Like many medievalists within driving distance, I’ve taken students to the Armory many times over the years, and an independent visit to the museum has stood as my (only) offer of extra credit in my medieval survey course. I don’t know exactly how many times I’ve stood in the great hall and tried to decide what to look at first. I’ve had various favorite pieces over the years–a beautiful suit of chain mail with words from the Qu’ran etched on the individual links; a collection of jamadhar (Indian punch-daggers, popular in the 16th-17th centuries); a reproduction suit of boarhound armor kitted out onto a model that looks suspiciously like an oversized Jack Russell Terrier (a.k.a. “Wishbone”). But the overall effect of the museum is greater than any one of its exhibits or pieces, and I’ve cheerfully wandered for hours through its holdings and been transported.
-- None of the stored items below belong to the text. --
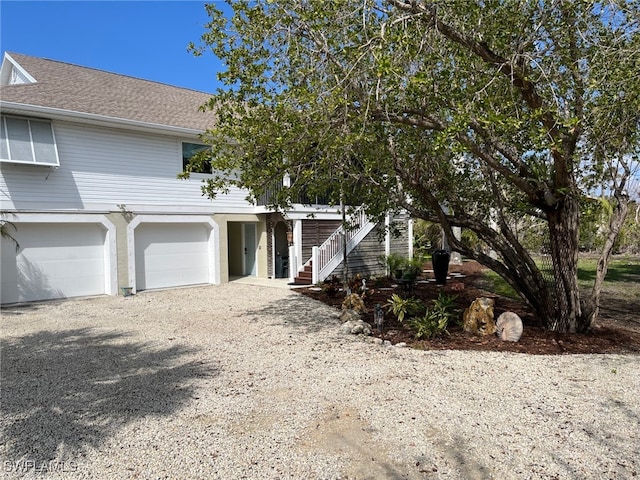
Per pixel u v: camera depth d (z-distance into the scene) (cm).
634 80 555
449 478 314
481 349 664
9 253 1095
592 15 581
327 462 337
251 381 525
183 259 1441
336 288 1234
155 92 1623
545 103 608
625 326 828
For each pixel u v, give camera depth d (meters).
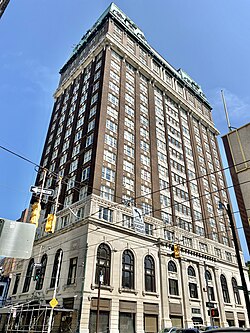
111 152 41.19
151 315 33.03
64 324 27.89
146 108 54.25
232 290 48.19
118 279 31.58
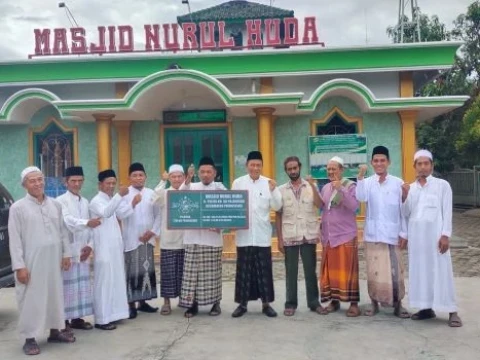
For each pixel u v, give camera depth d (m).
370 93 11.04
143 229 6.92
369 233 6.69
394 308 6.78
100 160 11.05
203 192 6.73
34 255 5.62
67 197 6.29
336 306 7.00
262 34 14.23
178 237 6.94
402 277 6.66
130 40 12.99
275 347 5.58
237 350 5.52
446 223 6.23
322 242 6.96
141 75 12.19
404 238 6.59
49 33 13.05
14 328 6.65
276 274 9.55
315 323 6.43
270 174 10.94
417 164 6.43
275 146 11.80
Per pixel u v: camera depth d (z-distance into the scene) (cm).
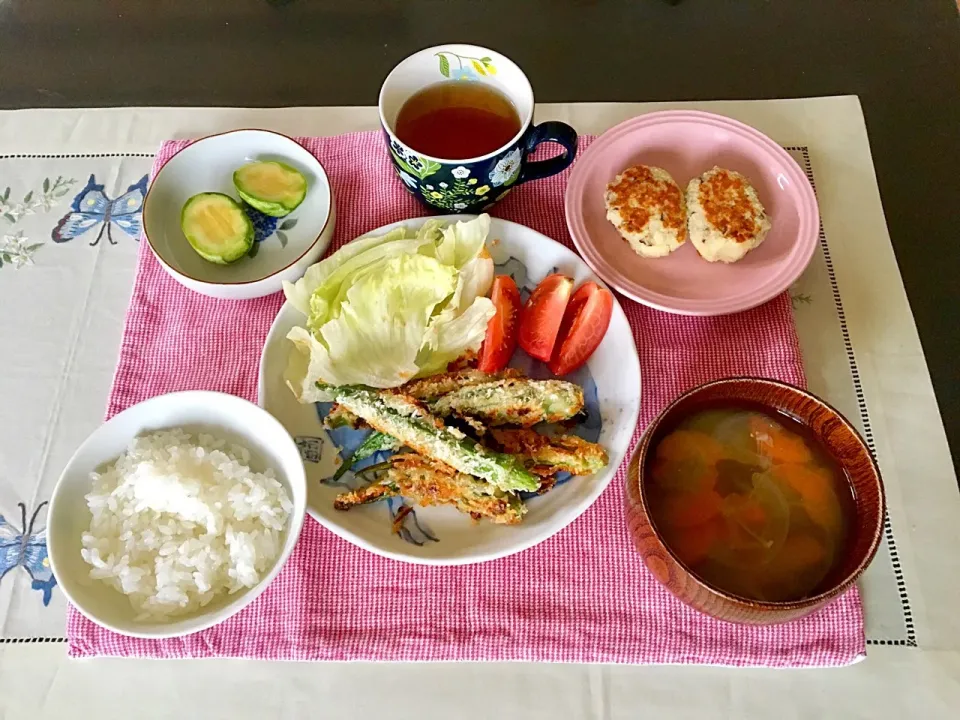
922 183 51
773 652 37
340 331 41
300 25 60
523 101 44
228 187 49
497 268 45
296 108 55
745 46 58
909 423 43
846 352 45
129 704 37
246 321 45
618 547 39
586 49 58
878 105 55
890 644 38
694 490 34
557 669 38
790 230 46
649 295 43
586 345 41
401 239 43
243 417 38
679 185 48
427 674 38
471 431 40
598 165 48
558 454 38
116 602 35
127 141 53
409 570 39
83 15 61
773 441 34
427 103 46
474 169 42
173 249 47
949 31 58
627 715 36
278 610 38
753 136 48
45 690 37
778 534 33
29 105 56
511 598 38
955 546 40
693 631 37
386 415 39
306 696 37
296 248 47
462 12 61
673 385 43
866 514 31
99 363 46
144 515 37
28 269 49
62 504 36
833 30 59
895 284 47
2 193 51
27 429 44
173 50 59
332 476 39
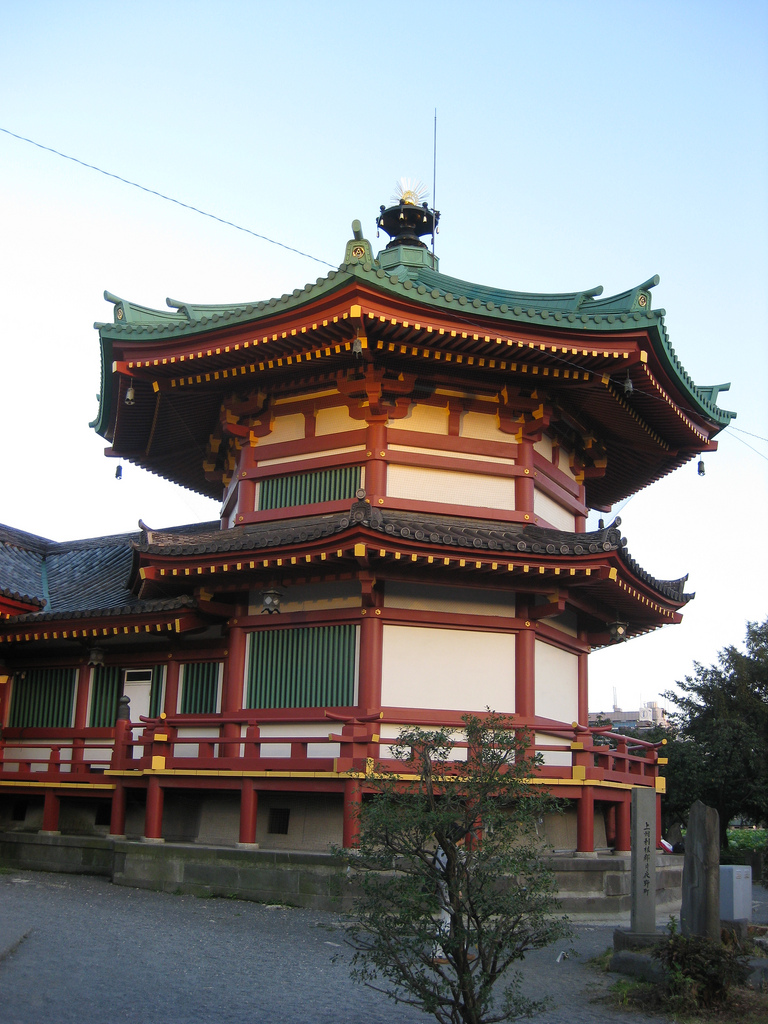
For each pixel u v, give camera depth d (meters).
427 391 23.98
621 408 25.53
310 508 24.08
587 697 26.19
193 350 23.45
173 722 22.34
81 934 15.36
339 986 13.16
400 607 22.69
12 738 27.77
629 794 23.59
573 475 27.73
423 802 10.48
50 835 24.27
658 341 22.95
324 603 23.16
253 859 19.84
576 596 24.14
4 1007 11.15
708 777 36.56
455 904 9.86
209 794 22.84
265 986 12.95
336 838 20.70
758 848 38.00
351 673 22.39
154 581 23.97
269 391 25.16
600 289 25.42
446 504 23.72
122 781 23.22
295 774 19.95
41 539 34.44
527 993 13.47
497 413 24.80
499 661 23.08
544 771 21.06
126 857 21.30
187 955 14.40
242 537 23.80
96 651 26.69
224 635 25.09
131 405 27.17
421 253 30.34
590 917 19.50
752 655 42.34
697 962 13.21
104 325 24.17
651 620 27.03
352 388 23.72
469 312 21.64
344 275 20.75
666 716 45.12
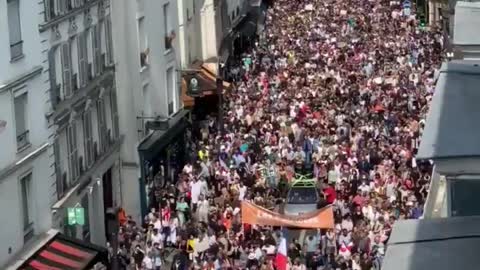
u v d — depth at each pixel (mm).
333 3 118250
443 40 81375
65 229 39188
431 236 12352
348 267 37344
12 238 34188
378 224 40094
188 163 54875
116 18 48250
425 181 44344
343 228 39906
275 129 57969
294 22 106000
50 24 38219
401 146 52000
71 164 40656
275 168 49469
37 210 36656
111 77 46938
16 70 35031
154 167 52250
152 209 47188
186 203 46125
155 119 51531
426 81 68938
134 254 40781
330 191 45125
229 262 38562
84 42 42938
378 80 69938
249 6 97062
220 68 70875
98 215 44281
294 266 37094
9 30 34781
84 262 36000
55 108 38688
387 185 44688
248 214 39406
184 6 61875
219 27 72938
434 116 14414
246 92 68688
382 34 94625
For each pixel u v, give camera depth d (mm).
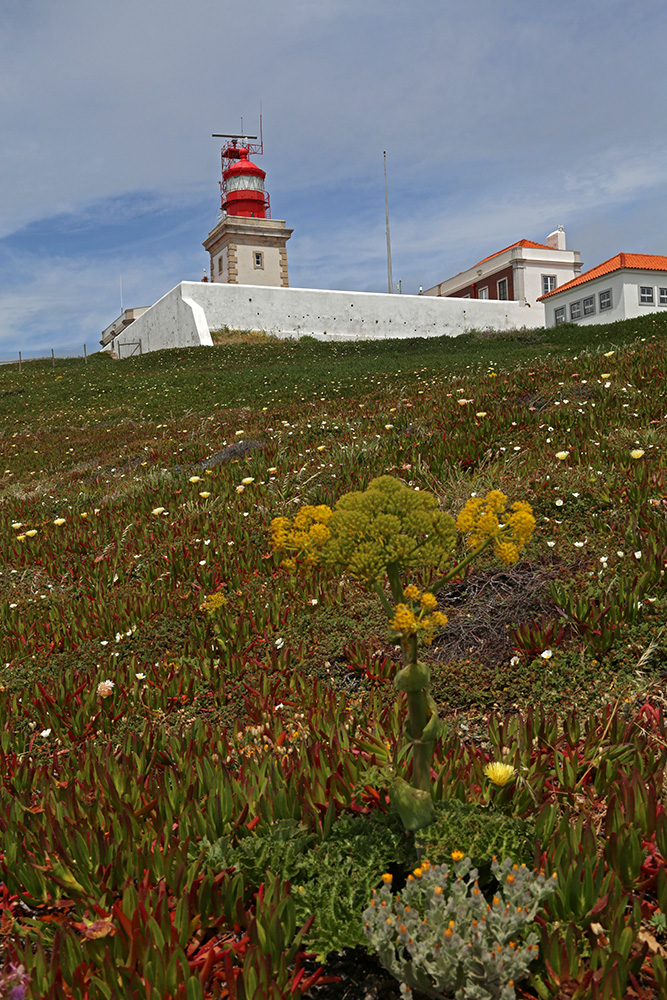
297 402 21188
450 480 7066
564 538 5375
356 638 4879
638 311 47719
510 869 2158
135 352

On the other hand, part of the Armory’s charm is the way it interprets its mandate to house and exhibit arms and armor creatively and playfully (see, for example, their 2011 display of reproduction armor from the Star Wars universe, thus giving the universe the glory of, well, pictures like this).

My favorite experiences at the Armory, however, have come from bringing students there and enjoying their explorations of the museum’s offerings–from the jousting exhibits to the try-on-some-real-armor presentations (I still have a picture somewhere of a shocked but rapturously happy student wearing a heavy breastplate during one of these classes) to the student-friendly curators and guides to the building itself, a 1920s art-deco fantasy castle/monastery curiosity purpose-built by the (perhaps slightly eccentric) John Woodman Higgins to house his remarkable collection.  Currently, it’s not clear what will happen to the building–it’s on the National Register in its own right, so it will probably continue to exist, but whether it will still be open to the public is anyone’s guess.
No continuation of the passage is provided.